Optimistic locking prevents conflicts automatically. Just execute your commands - version checking and retries are handled transparently.
eventcore/ # Core library - re-exports types, macros, and optional adapters
eventcore-types/ # Shared vocabulary - traits and types (StreamId, Event, EventStore)
eventcore-postgres/ # PostgreSQL adapter (enabled via feature flag)
eventcore-macros/ # Derive macros (re-exported by eventcore)
eventcore-testing/ # Contract test suite for backends
| Feature | Default | Description |
|---|---|---|
macros |
Yes | Re-exports #[derive(Command)] from eventcore-macros |
postgres |
No | Re-exports PostgresEventStore from eventcore-postgres |
# Default (includes macros)
eventcore = "0.1"
# With PostgreSQL adapter
eventcore = { version = "0.1", features = ["postgres"] }
# Without macros (rare - for minimal builds)

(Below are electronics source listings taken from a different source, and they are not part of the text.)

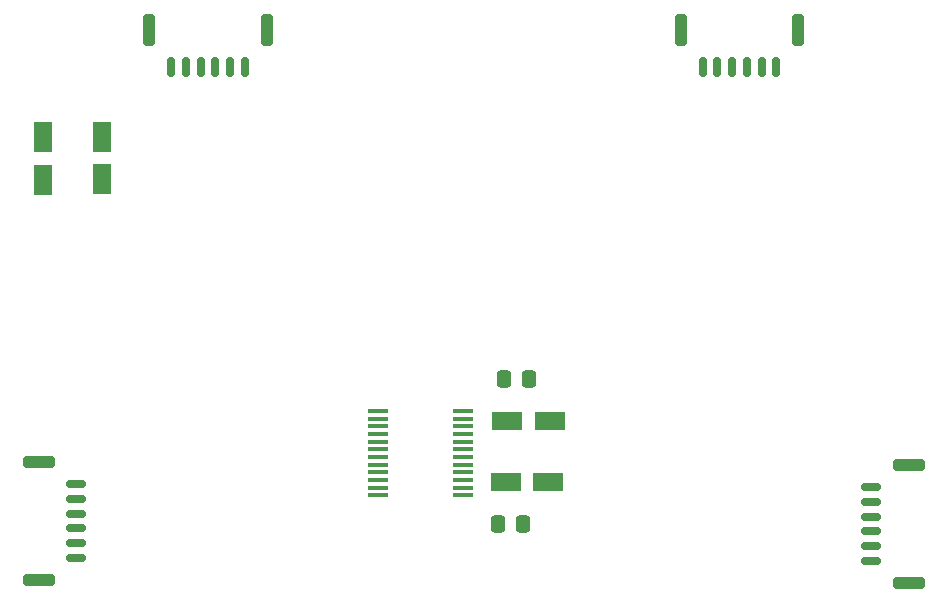
<source format=gbr>
%TF.GenerationSoftware,KiCad,Pcbnew,9.0.1*%
%TF.CreationDate,2025-05-09T11:09:33+02:00*%
%TF.ProjectId,FL-Zetor,464c2d5a-6574-46f7-922e-6b696361645f,rev?*%
%TF.SameCoordinates,Original*%
%TF.FileFunction,Paste,Top*%
%TF.FilePolarity,Positive*%
%FSLAX46Y46*%
G04 Gerber Fmt 4.6, Leading zero omitted, Abs format (unit mm)*
G04 Created by KiCad (PCBNEW 9.0.1) date 2025-05-09 11:09:33*
%MOMM*%
%LPD*%
G01*
G04 APERTURE LIST*
G04 Aperture macros list*
%AMRoundRect*
0 Rectangle with rounded corners*
0 $1 Rounding radius*
0 $2 $3 $4 $5 $6 $7 $8 $9 X,Y pos of 4 corners*
0 Add a 4 corners polygon primitive as box body*
4,1,4,$2,$3,$4,$5,$6,$7,$8,$9,$2,$3,0*
0 Add four circle primitives for the rounded corners*
1,1,$1+$1,$2,$3*
1,1,$1+$1,$4,$5*
1,1,$1+$1,$6,$7*
1,1,$1+$1,$8,$9*
0 Add four rect primitives between the rounded corners*
20,1,$1+$1,$2,$3,$4,$5,0*
20,1,$1+$1,$4,$5,$6,$7,0*
20,1,$1+$1,$6,$7,$8,$9,0*
20,1,$1+$1,$8,$9,$2,$3,0*%
G04 Aperture macros list end*
%ADD10RoundRect,0.250000X-0.337500X-0.475000X0.337500X-0.475000X0.337500X0.475000X-0.337500X0.475000X0*%
%ADD11RoundRect,0.250000X0.550000X-1.050000X0.550000X1.050000X-0.550000X1.050000X-0.550000X-1.050000X0*%
%ADD12RoundRect,0.250000X-1.050000X-0.550000X1.050000X-0.550000X1.050000X0.550000X-1.050000X0.550000X0*%
%ADD13RoundRect,0.150000X0.150000X0.700000X-0.150000X0.700000X-0.150000X-0.700000X0.150000X-0.700000X0*%
%ADD14RoundRect,0.250000X0.250000X1.100000X-0.250000X1.100000X-0.250000X-1.100000X0.250000X-1.100000X0*%
%ADD15RoundRect,0.150000X-0.700000X0.150000X-0.700000X-0.150000X0.700000X-0.150000X0.700000X0.150000X0*%
%ADD16RoundRect,0.250000X-1.100000X0.250000X-1.100000X-0.250000X1.100000X-0.250000X1.100000X0.250000X0*%
%ADD17RoundRect,0.150000X0.700000X-0.150000X0.700000X0.150000X-0.700000X0.150000X-0.700000X-0.150000X0*%
%ADD18RoundRect,0.250000X1.100000X-0.250000X1.100000X0.250000X-1.100000X0.250000X-1.100000X-0.250000X0*%
%ADD19R,1.750000X0.450000*%
G04 APERTURE END LIST*
D10*
%TO.C,C5*%
X151462500Y-112500000D03*
X153537500Y-112500000D03*
%TD*%
D11*
%TO.C,C1*%
X112884479Y-83395357D03*
X112884479Y-79795357D03*
%TD*%
D12*
%TO.C,C4*%
X152210000Y-103815000D03*
X155810000Y-103815000D03*
%TD*%
D13*
%TO.C,J3*%
X174995000Y-73875000D03*
X173745000Y-73875000D03*
X172495000Y-73875000D03*
X171245000Y-73875000D03*
X169995000Y-73875000D03*
X168745000Y-73875000D03*
D14*
X176845000Y-70675000D03*
X166895000Y-70675000D03*
%TD*%
D12*
%TO.C,C6*%
X152070000Y-109000000D03*
X155670000Y-109000000D03*
%TD*%
D10*
%TO.C,C3*%
X151962500Y-100250000D03*
X154037500Y-100250000D03*
%TD*%
D15*
%TO.C,J4*%
X115720000Y-109150000D03*
X115720000Y-110400000D03*
X115720000Y-111650000D03*
X115720000Y-112900000D03*
X115720000Y-114150000D03*
X115720000Y-115400000D03*
D16*
X112520000Y-107300000D03*
X112520000Y-117250000D03*
%TD*%
D11*
%TO.C,C2*%
X117884479Y-83345357D03*
X117884479Y-79745357D03*
%TD*%
D17*
%TO.C,J5*%
X183020000Y-115650000D03*
X183020000Y-114400000D03*
X183020000Y-113150000D03*
X183020000Y-111900000D03*
X183020000Y-110650000D03*
X183020000Y-109400000D03*
D18*
X186220000Y-117500000D03*
X186220000Y-107550000D03*
%TD*%
D19*
%TO.C,D1*%
X141270000Y-102950000D03*
X141270000Y-103600000D03*
X141270000Y-104250000D03*
X141270000Y-104900000D03*
X141270000Y-105550000D03*
X141270000Y-106200000D03*
X141270000Y-106850000D03*
X141270000Y-107500000D03*
X141270000Y-108150000D03*
X141270000Y-108800000D03*
X141270000Y-109450000D03*
X141270000Y-110100000D03*
X148470000Y-110100000D03*
X148470000Y-109450000D03*
X148470000Y-108800000D03*
X148470000Y-108150000D03*
X148470000Y-107500000D03*
X148470000Y-106850000D03*
X148470000Y-106200000D03*
X148470000Y-105550000D03*
X148470000Y-104900000D03*
X148470000Y-104250000D03*
X148470000Y-103600000D03*
X148470000Y-102950000D03*
%TD*%
D13*
%TO.C,J2*%
X129995000Y-73875000D03*
X128745000Y-73875000D03*
X127495000Y-73875000D03*
X126245000Y-73875000D03*
X124995000Y-73875000D03*
X123745000Y-73875000D03*
D14*
X131845000Y-70675000D03*
X121895000Y-70675000D03*
%TD*%
M02*

</source>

eventcore = { version = "0.1", default-features = false }See eventcore-examples/ for complete working examples:
- Banking: Account transfers with balance tracking
- E-commerce: Order workflow with inventory management
- Sagas: Order fulfillment with distributed transaction coordination
- Web Framework Integration: REST API with Axum (task management system)
- Core Library - Types, traits, and patterns
- PostgreSQL Adapter - Production event store
- Testing Guide - In-memory store for tests
- Examples - Complete applications
- Web API Examples - Integration with Axum web framework
- Deployment Strategies - Docker, Kubernetes, and cloud deployment
- Monitoring & Metrics - Observability and troubleshooting
- Production Checklist - Best practices for production
- Production Configuration Example - Best practices for production config
# Setup
nix develop # Enter dev environment
docker-compose up -d # Start PostgreSQL
# Test
cargo nextest run # Fast parallel tests
cargo test # Standard test runner
# Bench
cargo bench # Performance benchmarksEventCore follows strict type-driven development. See CLAUDE.md for our development philosophy.
Licensed under the MIT License. See LICENSE for details.